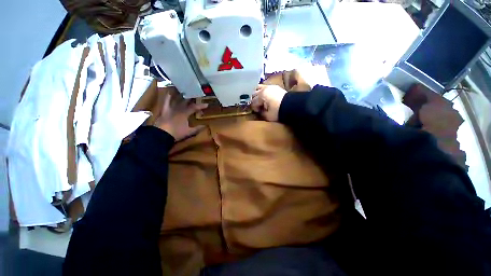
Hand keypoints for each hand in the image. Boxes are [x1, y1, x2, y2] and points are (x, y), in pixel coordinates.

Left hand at [154, 94, 207, 141]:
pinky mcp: (164, 111)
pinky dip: (167, 98)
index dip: (201, 106)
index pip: (194, 108)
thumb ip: (197, 129)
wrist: (162, 135)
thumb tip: (205, 126)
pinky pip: (166, 102)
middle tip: (197, 95)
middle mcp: (178, 109)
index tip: (207, 104)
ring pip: (177, 100)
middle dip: (192, 99)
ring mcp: (171, 109)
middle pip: (186, 102)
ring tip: (185, 92)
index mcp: (185, 114)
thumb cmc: (177, 133)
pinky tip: (168, 92)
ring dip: (181, 96)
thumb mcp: (189, 132)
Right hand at [251, 84, 286, 121]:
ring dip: (257, 94)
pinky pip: (265, 87)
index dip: (254, 108)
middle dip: (254, 101)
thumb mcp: (268, 115)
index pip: (253, 102)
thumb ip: (261, 113)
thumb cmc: (278, 111)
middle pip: (254, 94)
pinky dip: (262, 91)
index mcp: (261, 95)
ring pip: (258, 88)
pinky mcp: (275, 87)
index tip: (257, 112)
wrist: (292, 105)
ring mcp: (269, 86)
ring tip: (259, 101)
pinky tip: (265, 97)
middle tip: (257, 107)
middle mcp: (264, 89)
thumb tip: (259, 111)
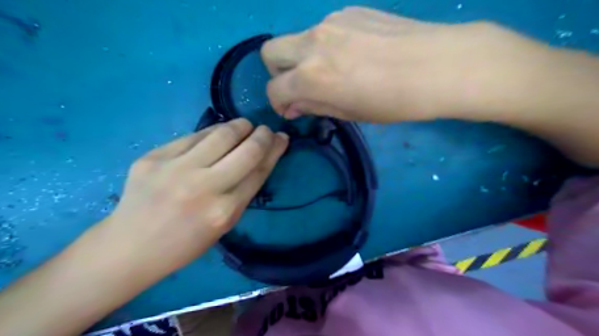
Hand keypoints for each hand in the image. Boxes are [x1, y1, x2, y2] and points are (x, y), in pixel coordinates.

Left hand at [103, 119, 288, 276]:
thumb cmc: (185, 243)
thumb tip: (260, 158)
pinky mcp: (154, 157)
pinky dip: (211, 132)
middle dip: (262, 134)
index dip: (275, 150)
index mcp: (224, 211)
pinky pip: (193, 136)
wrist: (130, 247)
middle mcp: (203, 187)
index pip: (259, 170)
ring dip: (239, 126)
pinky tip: (216, 134)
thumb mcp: (224, 224)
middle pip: (246, 149)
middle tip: (265, 130)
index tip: (282, 138)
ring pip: (221, 134)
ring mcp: (176, 169)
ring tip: (244, 126)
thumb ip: (243, 191)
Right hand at [264, 5, 554, 122]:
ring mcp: (330, 22)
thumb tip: (292, 105)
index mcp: (311, 76)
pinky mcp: (348, 11)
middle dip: (278, 73)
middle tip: (299, 86)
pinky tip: (352, 54)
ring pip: (297, 39)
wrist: (440, 65)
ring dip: (303, 58)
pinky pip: (322, 30)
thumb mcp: (349, 113)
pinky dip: (325, 46)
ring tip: (333, 72)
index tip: (292, 110)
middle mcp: (312, 44)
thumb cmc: (394, 101)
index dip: (278, 103)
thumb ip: (314, 106)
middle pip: (271, 52)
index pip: (274, 89)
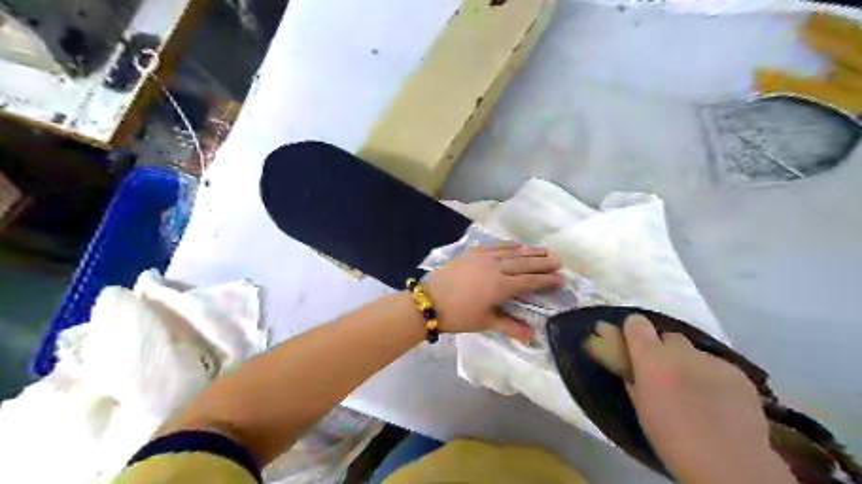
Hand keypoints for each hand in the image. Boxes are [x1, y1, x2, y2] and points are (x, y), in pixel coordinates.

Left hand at [425, 245, 562, 342]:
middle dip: (543, 262)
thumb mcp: (485, 322)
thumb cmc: (458, 315)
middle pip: (524, 264)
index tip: (561, 278)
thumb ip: (510, 326)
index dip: (546, 280)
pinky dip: (508, 245)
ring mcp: (484, 258)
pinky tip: (518, 244)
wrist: (429, 300)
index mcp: (501, 286)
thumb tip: (532, 338)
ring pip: (512, 253)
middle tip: (559, 260)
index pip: (529, 281)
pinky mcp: (472, 253)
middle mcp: (496, 268)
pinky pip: (495, 246)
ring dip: (529, 251)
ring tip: (545, 250)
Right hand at [620, 314, 793, 483]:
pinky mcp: (738, 373)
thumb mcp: (639, 405)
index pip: (636, 323)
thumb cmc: (670, 437)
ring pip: (694, 353)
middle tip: (665, 375)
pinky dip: (713, 377)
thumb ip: (633, 376)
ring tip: (696, 392)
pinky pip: (718, 367)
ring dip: (690, 365)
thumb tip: (630, 365)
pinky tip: (718, 401)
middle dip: (664, 351)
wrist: (729, 463)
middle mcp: (681, 351)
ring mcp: (712, 360)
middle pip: (668, 337)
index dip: (634, 331)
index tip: (633, 344)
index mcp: (651, 358)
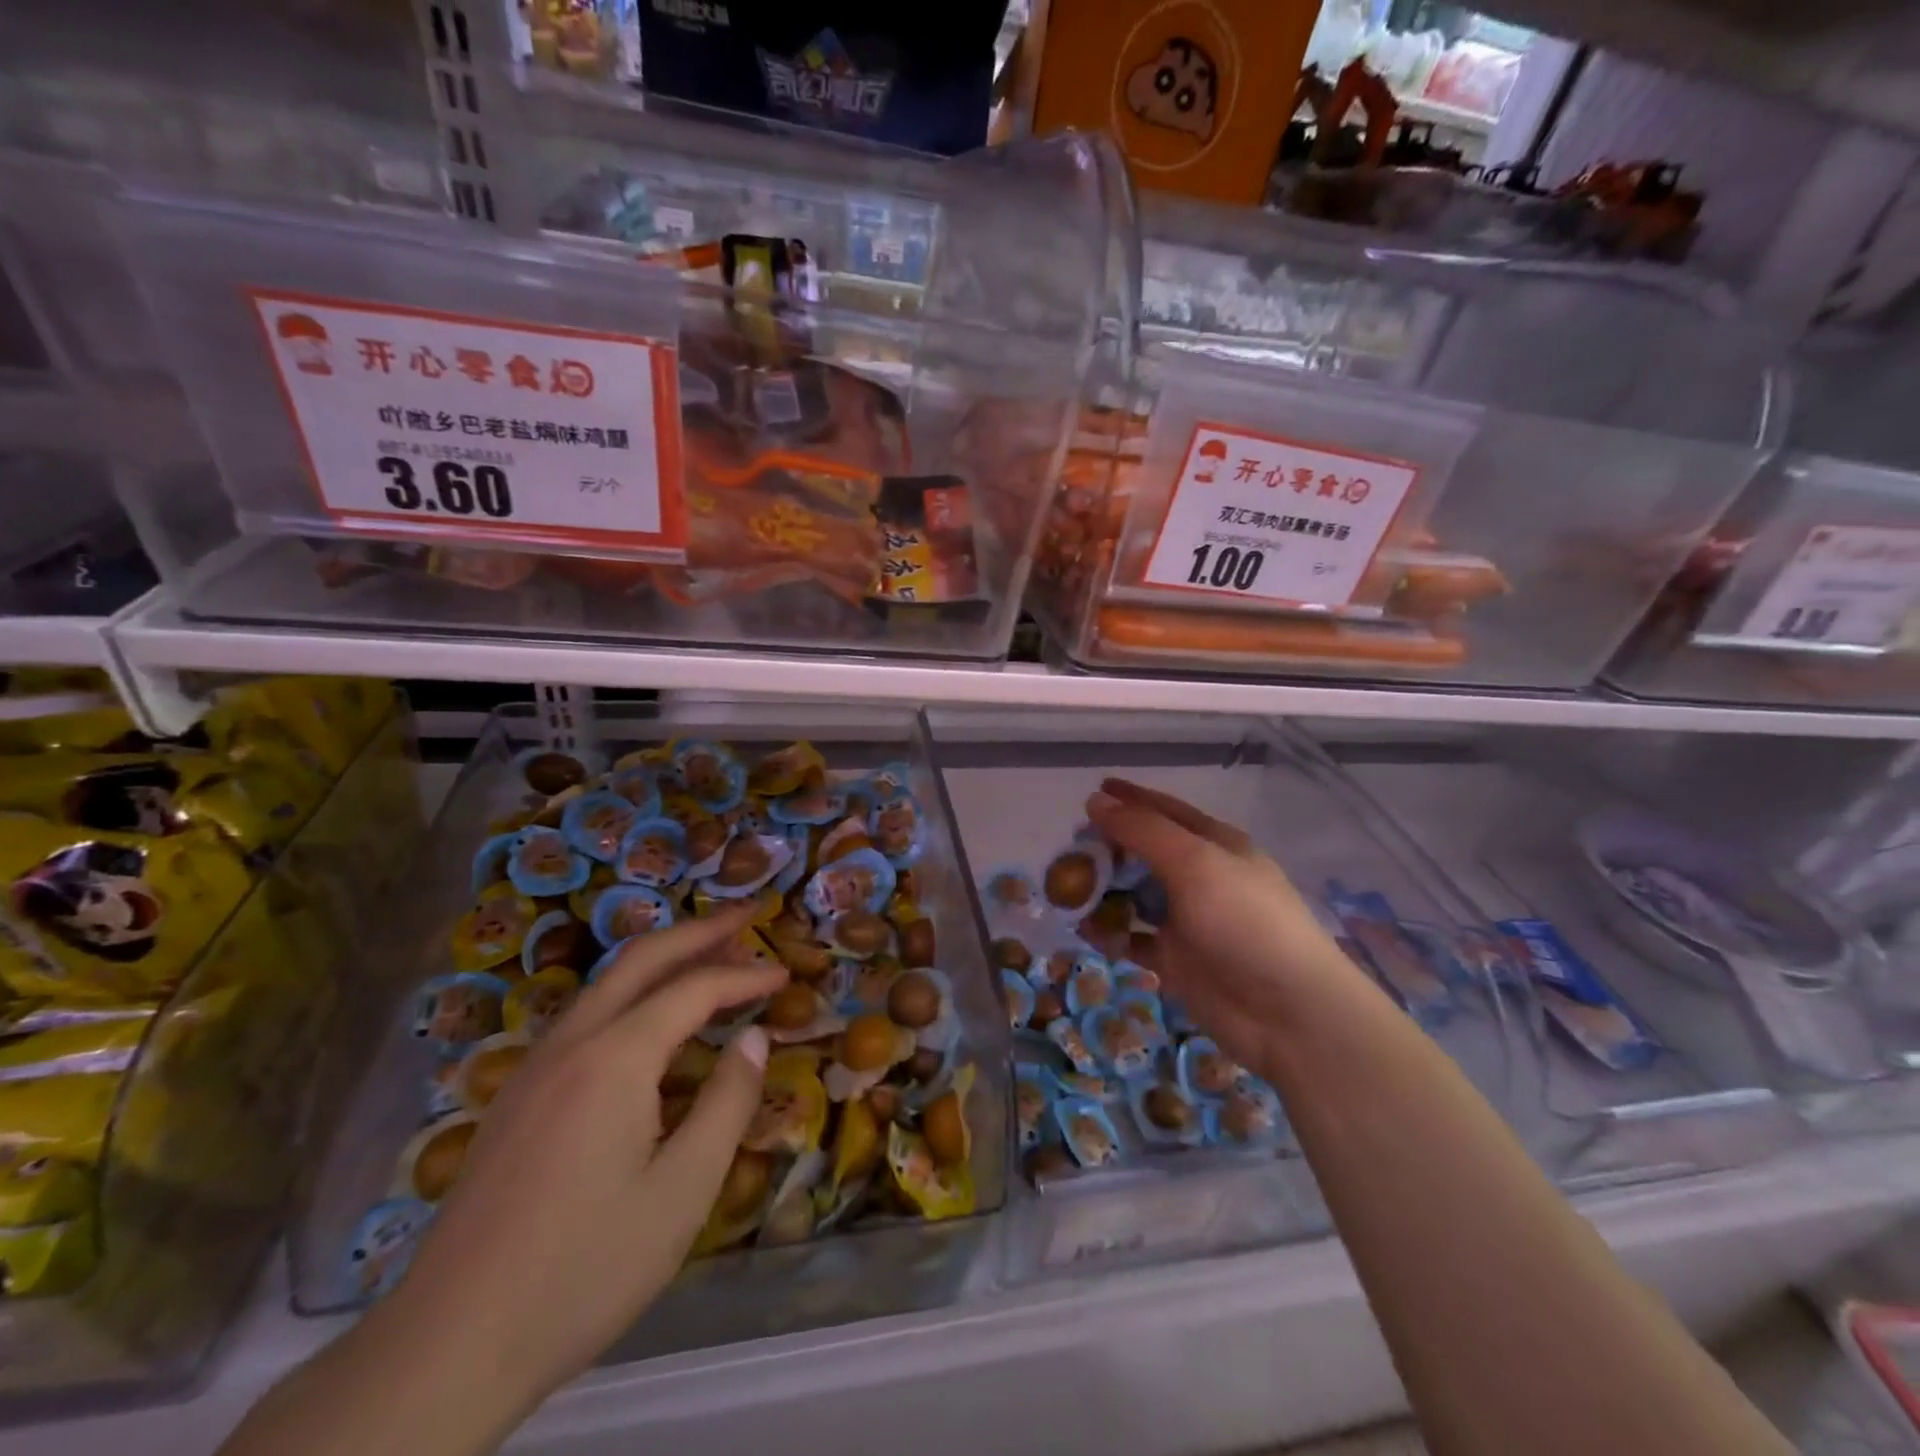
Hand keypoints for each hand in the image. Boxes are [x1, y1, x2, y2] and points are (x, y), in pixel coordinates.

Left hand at [369, 908, 785, 1423]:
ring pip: (606, 983)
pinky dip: (632, 994)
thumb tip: (754, 1039)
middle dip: (699, 930)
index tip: (785, 974)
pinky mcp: (517, 1097)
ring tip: (708, 956)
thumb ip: (727, 1104)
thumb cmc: (583, 1269)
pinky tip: (649, 1024)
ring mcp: (534, 1068)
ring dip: (662, 959)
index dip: (744, 976)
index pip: (693, 989)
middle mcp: (571, 1044)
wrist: (446, 1348)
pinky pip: (585, 1017)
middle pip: (641, 959)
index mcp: (614, 1059)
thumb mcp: (682, 1193)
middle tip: (747, 914)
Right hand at [1087, 778, 1369, 1082]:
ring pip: (1136, 895)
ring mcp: (1189, 921)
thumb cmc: (1245, 922)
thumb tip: (1096, 800)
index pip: (1165, 811)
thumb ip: (1143, 830)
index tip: (1092, 791)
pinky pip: (1134, 938)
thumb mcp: (1194, 862)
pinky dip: (1110, 933)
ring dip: (1104, 890)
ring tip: (1066, 890)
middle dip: (1109, 847)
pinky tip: (1086, 930)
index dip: (1130, 798)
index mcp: (1215, 845)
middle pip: (1145, 852)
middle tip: (1068, 850)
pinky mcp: (1177, 960)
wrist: (1288, 1013)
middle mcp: (1201, 878)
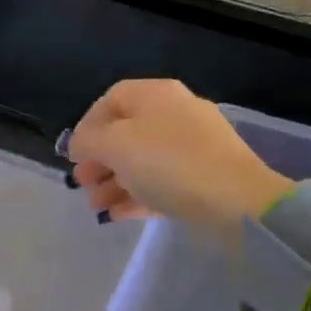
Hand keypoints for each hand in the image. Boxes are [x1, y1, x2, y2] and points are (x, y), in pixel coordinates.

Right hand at [65, 80, 291, 241]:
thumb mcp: (115, 146)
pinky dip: (137, 196)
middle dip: (99, 159)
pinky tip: (117, 216)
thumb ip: (87, 141)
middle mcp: (176, 113)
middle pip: (127, 132)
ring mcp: (194, 148)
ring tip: (96, 207)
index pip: (112, 99)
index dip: (87, 124)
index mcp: (156, 95)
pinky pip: (162, 183)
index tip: (73, 154)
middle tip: (82, 183)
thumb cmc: (168, 163)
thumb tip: (77, 144)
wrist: (237, 202)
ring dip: (114, 182)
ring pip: (143, 160)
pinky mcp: (204, 179)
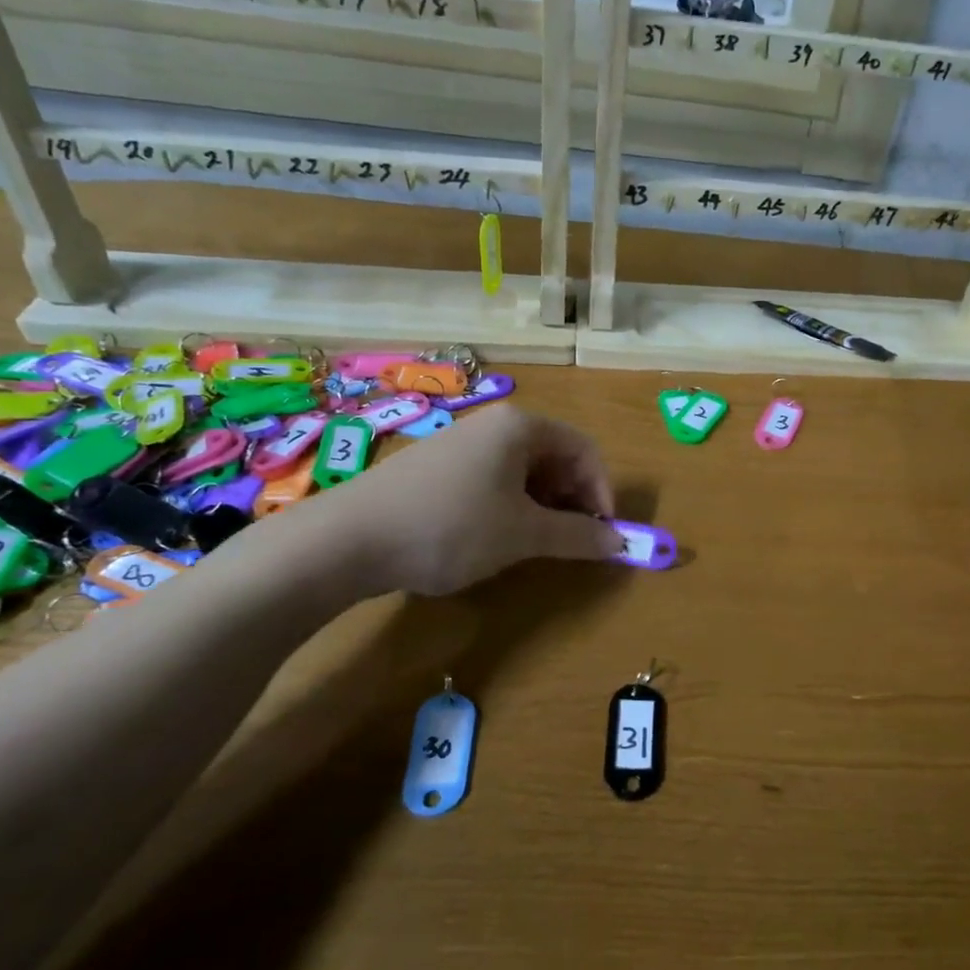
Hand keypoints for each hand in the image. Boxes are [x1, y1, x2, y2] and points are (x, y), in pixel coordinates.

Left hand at [289, 404, 622, 597]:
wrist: (348, 538)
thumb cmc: (451, 526)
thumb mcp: (524, 534)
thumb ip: (578, 537)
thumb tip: (620, 544)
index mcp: (521, 427)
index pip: (584, 450)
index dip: (602, 491)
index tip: (602, 533)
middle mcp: (493, 425)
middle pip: (555, 457)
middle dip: (572, 500)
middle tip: (571, 541)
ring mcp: (460, 443)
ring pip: (523, 471)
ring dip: (542, 506)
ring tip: (535, 543)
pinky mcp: (436, 467)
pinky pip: (492, 479)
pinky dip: (510, 506)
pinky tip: (495, 537)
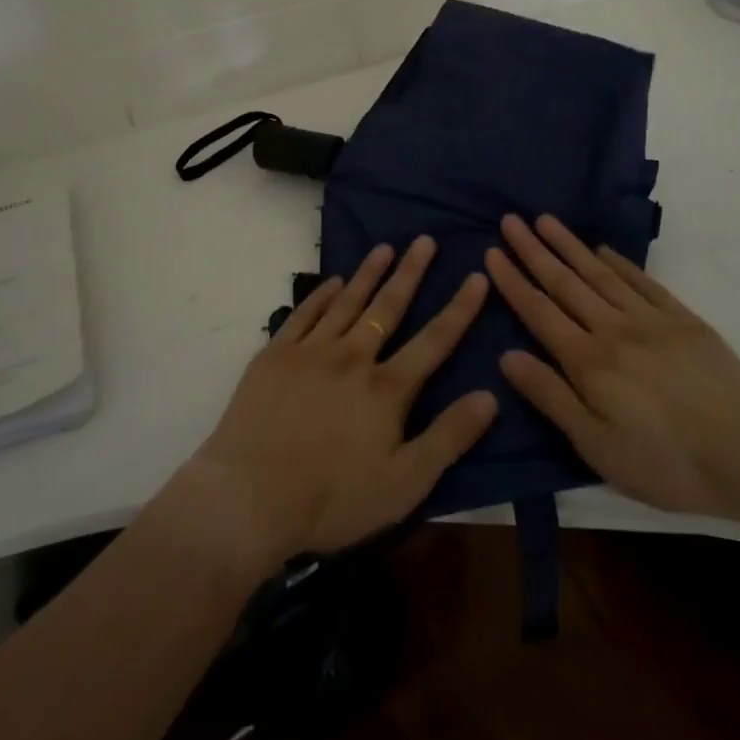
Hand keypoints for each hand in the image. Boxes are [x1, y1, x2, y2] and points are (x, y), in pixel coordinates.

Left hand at [177, 237, 497, 570]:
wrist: (248, 497)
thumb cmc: (331, 499)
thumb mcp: (404, 484)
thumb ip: (448, 438)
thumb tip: (490, 395)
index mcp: (386, 388)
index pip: (434, 340)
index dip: (460, 308)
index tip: (477, 276)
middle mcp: (353, 357)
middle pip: (389, 306)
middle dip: (411, 272)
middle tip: (425, 240)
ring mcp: (311, 352)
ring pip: (347, 302)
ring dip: (368, 273)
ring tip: (385, 248)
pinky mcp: (275, 355)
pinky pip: (305, 314)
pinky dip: (321, 295)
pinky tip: (332, 282)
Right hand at [485, 213, 739, 521]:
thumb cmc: (667, 462)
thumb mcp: (597, 447)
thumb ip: (551, 397)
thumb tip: (507, 356)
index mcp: (588, 361)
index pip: (539, 312)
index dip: (513, 281)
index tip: (492, 252)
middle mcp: (612, 329)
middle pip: (565, 283)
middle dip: (533, 250)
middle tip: (510, 220)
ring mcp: (650, 319)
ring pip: (599, 274)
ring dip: (569, 245)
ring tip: (545, 220)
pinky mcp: (683, 320)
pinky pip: (642, 282)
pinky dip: (620, 262)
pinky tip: (603, 250)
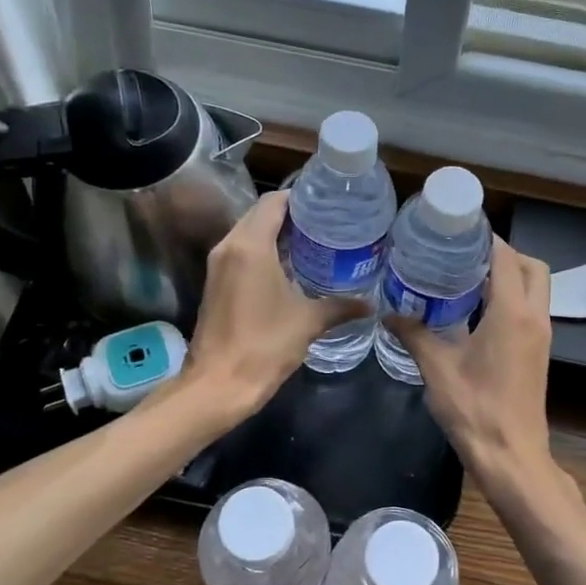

=-=-=-=-=

§ **ASSIGNMENT**
For the listing above, give the number of lines that contain the string "Left" and nothing else.

§ **ANSWER TO THIS TASK**
6